§ **Collected material**:
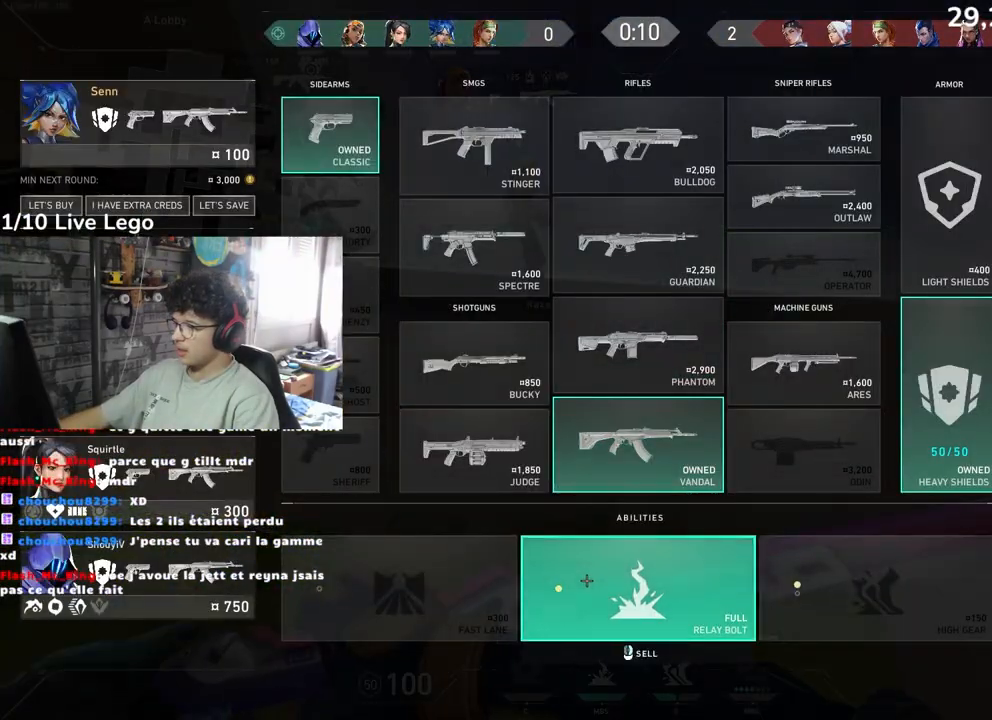
{"keys": [], "mouse": [], "events": [[117, "mouse_right", "up"], [250, "mouse_left", "down"], [383, "mouse_left", "up"]]}
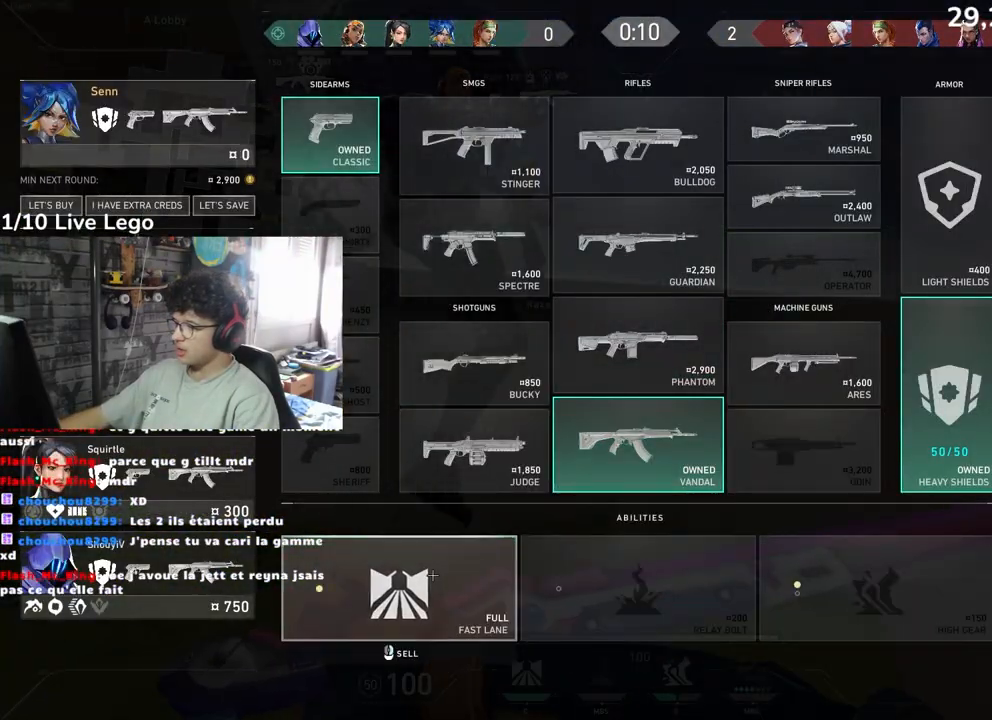
{"keys": [], "mouse": [], "events": []}
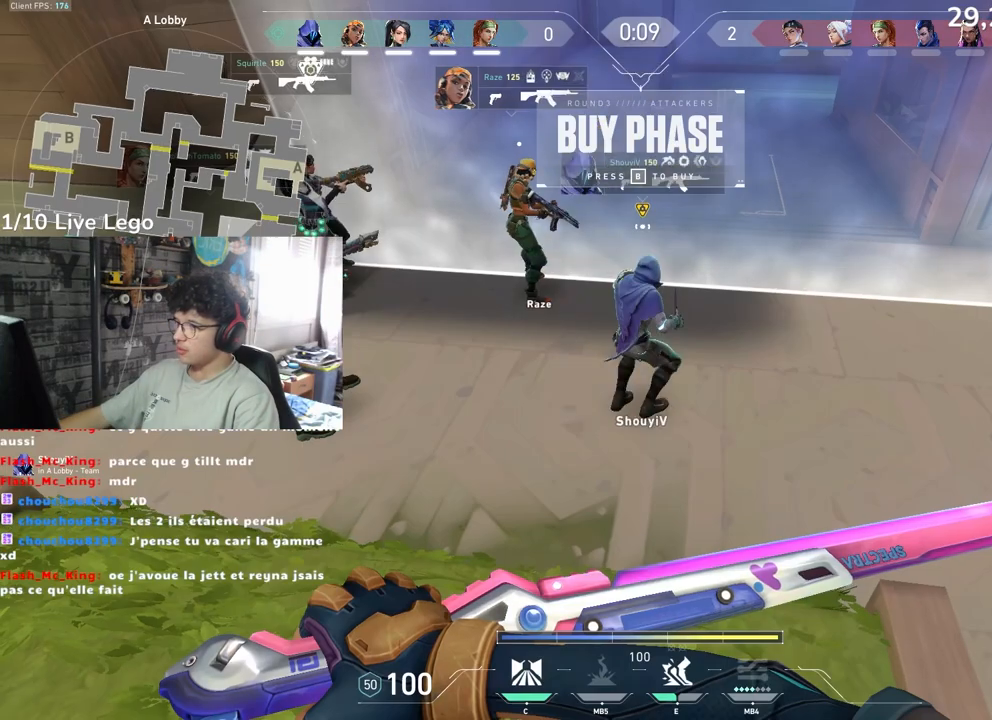
{"keys": [], "mouse": [], "events": []}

§ **What is needed**: Give back the listing unchanged. Strip out the pictures.

§ **Exercise solution**:
{"keys": [], "mouse": [], "events": [[117, "mouse_right", "up"], [250, "mouse_left", "down"], [383, "mouse_left", "up"]]}
{"keys": [], "mouse": [], "events": []}
{"keys": [], "mouse": [], "events": []}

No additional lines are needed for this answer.